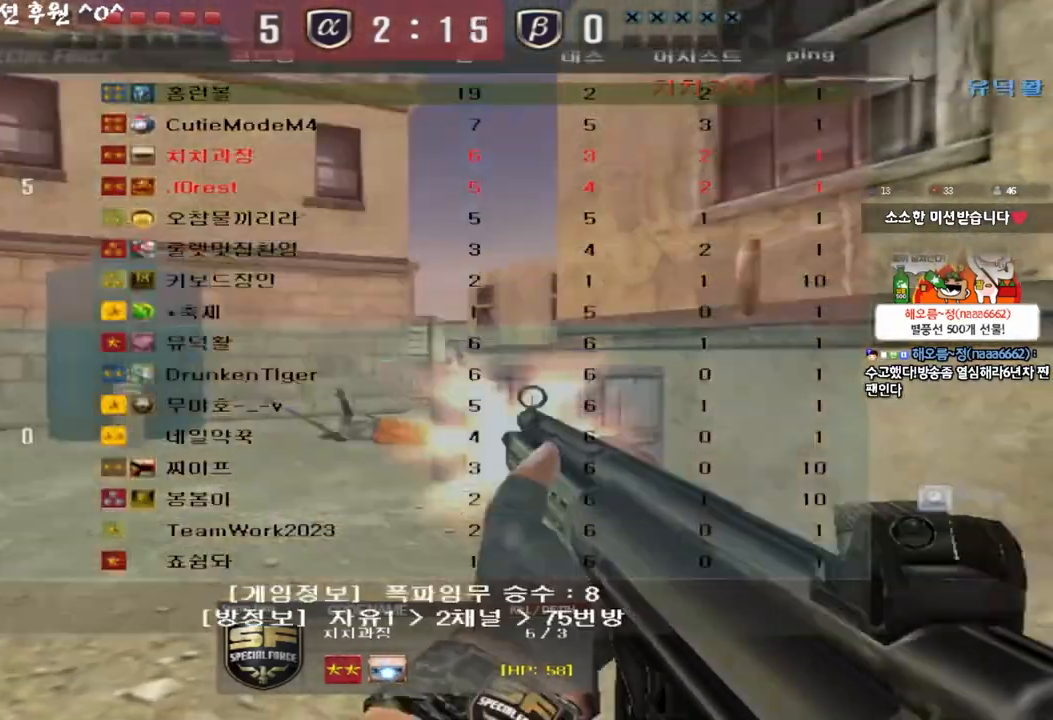
{"keys": ["tab"], "events": []}
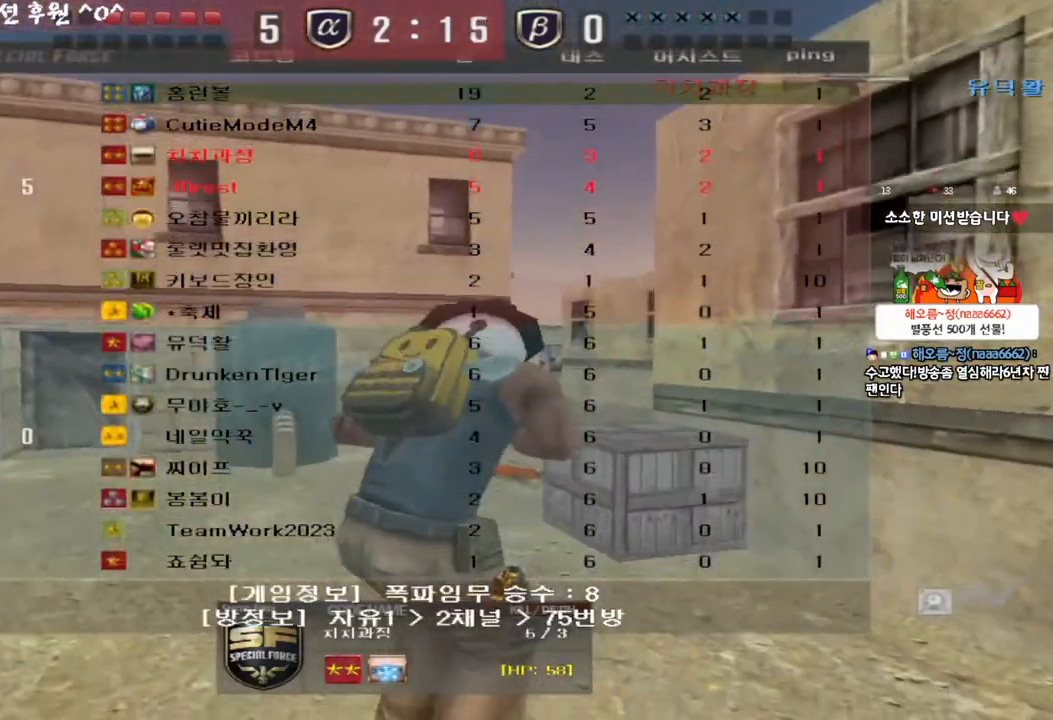
{"keys": [], "events": [[83, "tab", "up"]]}
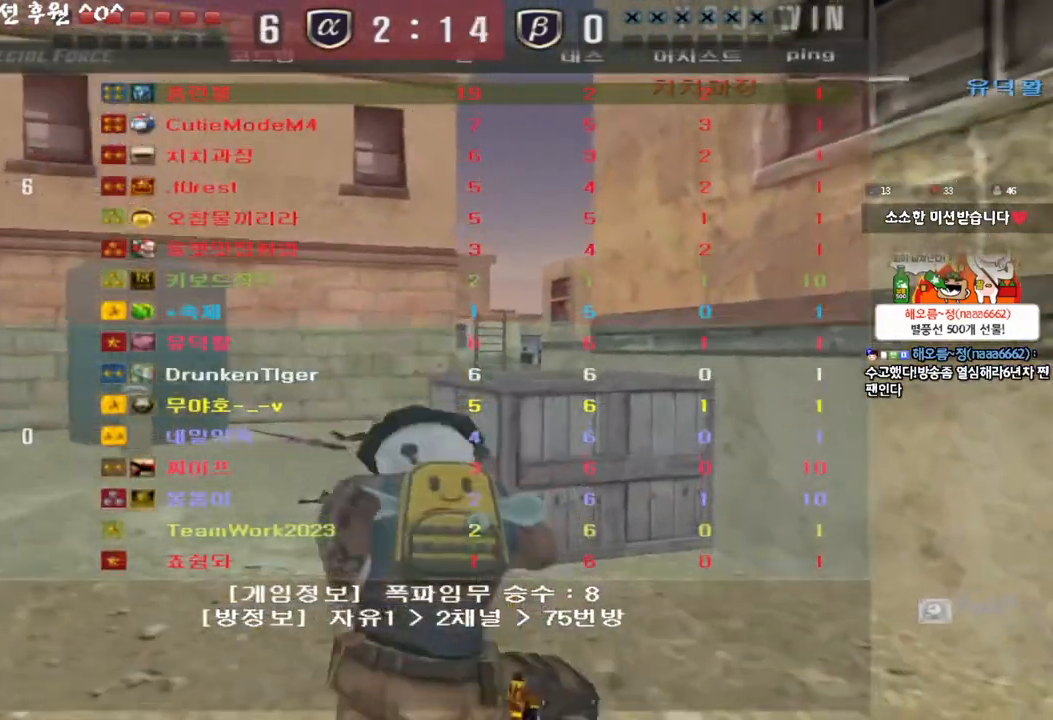
{"keys": [], "events": []}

------------------------

Output the full listing above exactly, excluding all pictures.

## RESPONSE TO THIS TASK
{"keys": ["tab"], "events": []}
{"keys": [], "events": [[83, "tab", "up"]]}
{"keys": [], "events": []}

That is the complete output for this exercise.